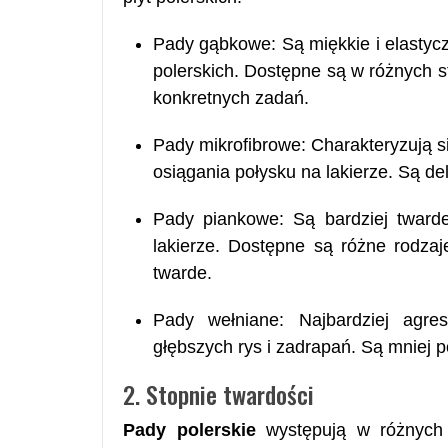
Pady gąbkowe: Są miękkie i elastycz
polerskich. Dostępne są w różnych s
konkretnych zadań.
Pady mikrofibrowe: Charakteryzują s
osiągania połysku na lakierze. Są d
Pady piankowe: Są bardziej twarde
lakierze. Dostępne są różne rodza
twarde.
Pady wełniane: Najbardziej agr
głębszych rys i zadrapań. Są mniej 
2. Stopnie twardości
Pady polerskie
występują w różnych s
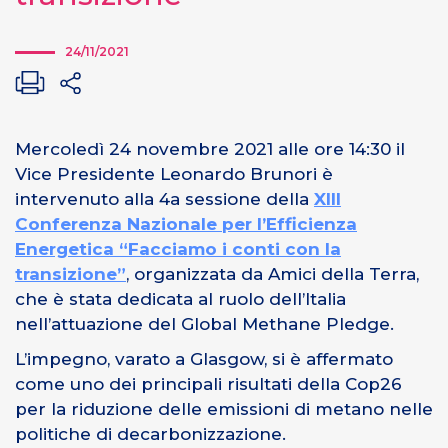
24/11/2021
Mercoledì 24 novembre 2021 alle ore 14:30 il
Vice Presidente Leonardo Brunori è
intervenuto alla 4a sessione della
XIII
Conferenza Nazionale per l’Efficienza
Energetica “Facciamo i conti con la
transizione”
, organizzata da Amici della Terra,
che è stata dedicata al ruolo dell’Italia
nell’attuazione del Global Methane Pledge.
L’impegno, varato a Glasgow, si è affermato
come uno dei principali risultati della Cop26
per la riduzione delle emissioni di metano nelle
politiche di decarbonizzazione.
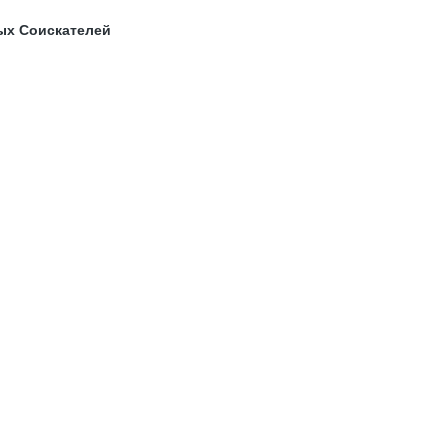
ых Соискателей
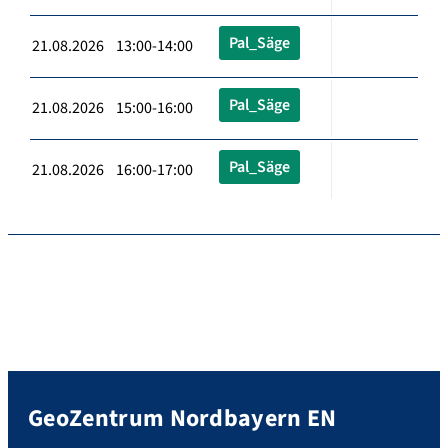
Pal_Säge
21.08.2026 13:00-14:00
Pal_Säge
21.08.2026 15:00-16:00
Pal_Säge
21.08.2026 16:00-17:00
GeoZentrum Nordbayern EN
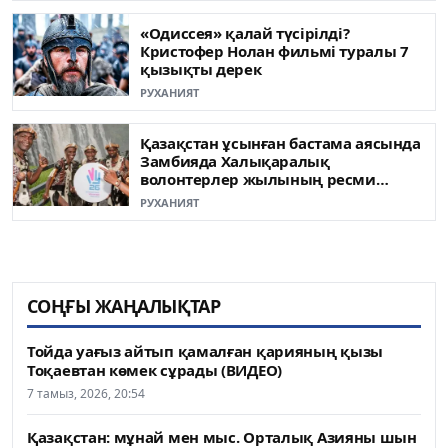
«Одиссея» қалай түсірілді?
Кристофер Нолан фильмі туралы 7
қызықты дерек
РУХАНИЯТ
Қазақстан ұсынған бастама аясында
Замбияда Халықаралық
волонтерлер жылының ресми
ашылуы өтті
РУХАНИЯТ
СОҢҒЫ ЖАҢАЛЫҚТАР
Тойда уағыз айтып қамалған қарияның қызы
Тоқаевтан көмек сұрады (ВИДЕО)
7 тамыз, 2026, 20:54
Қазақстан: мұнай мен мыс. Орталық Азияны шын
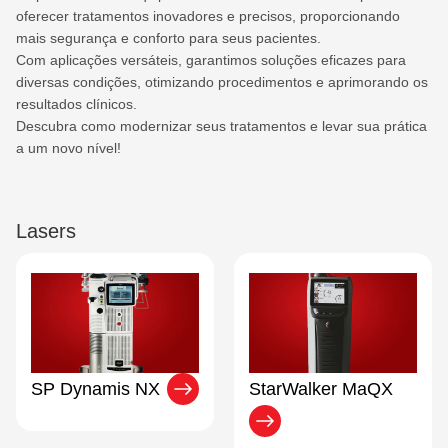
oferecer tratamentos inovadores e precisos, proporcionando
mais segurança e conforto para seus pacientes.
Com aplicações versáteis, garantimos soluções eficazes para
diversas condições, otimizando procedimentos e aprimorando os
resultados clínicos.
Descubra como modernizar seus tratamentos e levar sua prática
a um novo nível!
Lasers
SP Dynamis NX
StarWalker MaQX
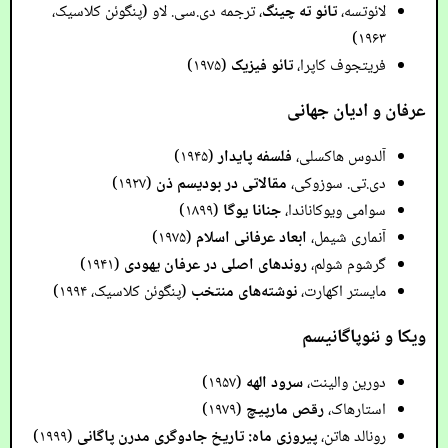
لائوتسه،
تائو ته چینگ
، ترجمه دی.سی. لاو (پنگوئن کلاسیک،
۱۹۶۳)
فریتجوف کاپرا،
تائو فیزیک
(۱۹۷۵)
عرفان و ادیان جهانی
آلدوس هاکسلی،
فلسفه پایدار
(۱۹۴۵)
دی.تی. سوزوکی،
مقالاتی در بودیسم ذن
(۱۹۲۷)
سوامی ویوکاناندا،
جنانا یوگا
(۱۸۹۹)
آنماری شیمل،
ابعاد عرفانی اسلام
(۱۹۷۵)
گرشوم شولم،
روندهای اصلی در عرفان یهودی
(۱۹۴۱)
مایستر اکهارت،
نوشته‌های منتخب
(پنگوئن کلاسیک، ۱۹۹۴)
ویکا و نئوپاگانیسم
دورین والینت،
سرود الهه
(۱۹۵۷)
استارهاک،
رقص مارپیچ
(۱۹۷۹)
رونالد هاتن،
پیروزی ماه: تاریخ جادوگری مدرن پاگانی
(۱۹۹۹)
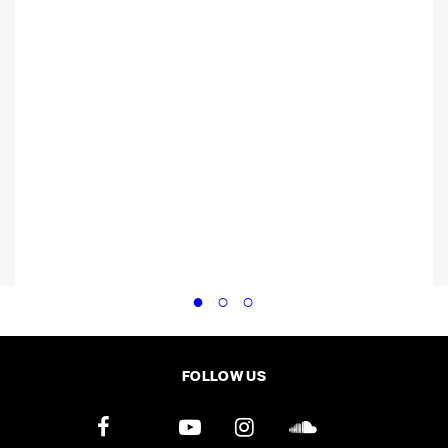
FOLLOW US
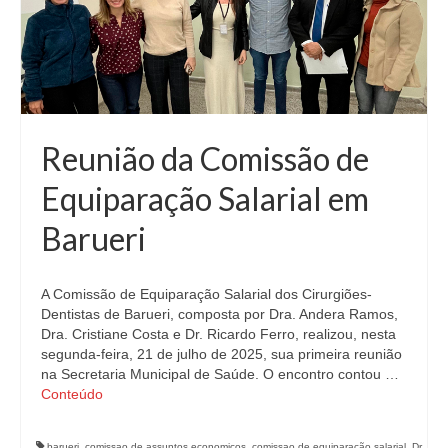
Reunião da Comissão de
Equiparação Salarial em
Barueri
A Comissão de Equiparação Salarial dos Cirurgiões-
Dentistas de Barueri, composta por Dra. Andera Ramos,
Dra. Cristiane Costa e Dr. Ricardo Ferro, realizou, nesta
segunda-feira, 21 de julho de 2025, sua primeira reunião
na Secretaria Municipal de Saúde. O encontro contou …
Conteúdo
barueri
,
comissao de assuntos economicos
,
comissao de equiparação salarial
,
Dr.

#### [Exercise objective]
Repeat the records above word for word, apart from the pictures.

#### [Task result]
Pady gąbkowe: Są miękkie i elastycz
polerskich. Dostępne są w różnych s
konkretnych zadań.
Pady mikrofibrowe: Charakteryzują s
osiągania połysku na lakierze. Są d
Pady piankowe: Są bardziej twarde
lakierze. Dostępne są różne rodza
twarde.
Pady wełniane: Najbardziej agr
głębszych rys i zadrapań. Są mniej 
2. Stopnie twardości
Pady polerskie
występują w różnych s
24/11/2021
Mercoledì 24 novembre 2021 alle ore 14:30 il
Vice Presidente Leonardo Brunori è
intervenuto alla 4a sessione della
XIII
Conferenza Nazionale per l’Efficienza
Energetica “Facciamo i conti con la
transizione”
, organizzata da Amici della Terra,
che è stata dedicata al ruolo dell’Italia
nell’attuazione del Global Methane Pledge.
L’impegno, varato a Glasgow, si è affermato
come uno dei principali risultati della Cop26
per la riduzione delle emissioni di metano nelle
politiche di decarbonizzazione.
ых Соискателей
Pal_Säge
21.08.2026 13:00-14:00
Pal_Säge
21.08.2026 15:00-16:00
Pal_Säge
21.08.2026 16:00-17:00
GeoZentrum Nordbayern EN
«Одиссея» қалай түсірілді?
Кристофер Нолан фильмі туралы 7
қызықты дерек
РУХАНИЯТ
Қазақстан ұсынған бастама аясында
Замбияда Халықаралық
волонтерлер жылының ресми
ашылуы өтті
РУХАНИЯТ
СОҢҒЫ ЖАҢАЛЫҚТАР
Тойда уағыз айтып қамалған қарияның қызы
Тоқаевтан көмек сұрады (ВИДЕО)
7 тамыз, 2026, 20:54
Қазақстан: мұнай мен мыс. Орталық Азияны шын
oferecer tratamentos inovadores e precisos, proporcionando
mais segurança e conforto para seus pacientes.
Com aplicações versáteis, garantimos soluções eficazes para
diversas condições, otimizando procedimentos e aprimorando os
resultados clínicos.
Descubra como modernizar seus tratamentos e levar sua prática
a um novo nível!
Lasers
SP Dynamis NX
StarWalker MaQX
لائوتسه،
تائو ته چینگ
، ترجمه دی.سی. لاو (پنگوئن کلاسیک،
۱۹۶۳)
فریتجوف کاپرا،
تائو فیزیک
(۱۹۷۵)
عرفان و ادیان جهانی
آلدوس هاکسلی،
فلسفه پایدار
(۱۹۴۵)
دی.تی. سوزوکی،
مقالاتی در بودیسم ذن
(۱۹۲۷)
سوامی ویوکاناندا،
جنانا یوگا
(۱۸۹۹)
آنماری شیمل،
ابعاد عرفانی اسلام
(۱۹۷۵)
گرشوم شولم،
روندهای اصلی در عرفان یهودی
(۱۹۴۱)
مایستر اکهارت،
نوشته‌های منتخب
(پنگوئن کلاسیک، ۱۹۹۴)
ویکا و نئوپاگانیسم
دورین والینت،
سرود الهه
(۱۹۵۷)
استارهاک،
رقص مارپیچ
(۱۹۷۹)
رونالد هاتن،
پیروزی ماه: تاریخ جادوگری مدرن پاگانی
(۱۹۹۹)
FOLLOW US
Reunião da Comissão de
Equiparação Salarial em
Barueri
A Comissão de Equiparação Salarial dos Cirurgiões-
Dentistas de Barueri, composta por Dra. Andera Ramos,
Dra. Cristiane Costa e Dr. Ricardo Ferro, realizou, nesta
segunda-feira, 21 de julho de 2025, sua primeira reunião
na Secretaria Municipal de Saúde. O encontro contou …
Conteúdo
barueri
,
comissao de assuntos economicos
,
comissao de equiparação salarial
,
Dr.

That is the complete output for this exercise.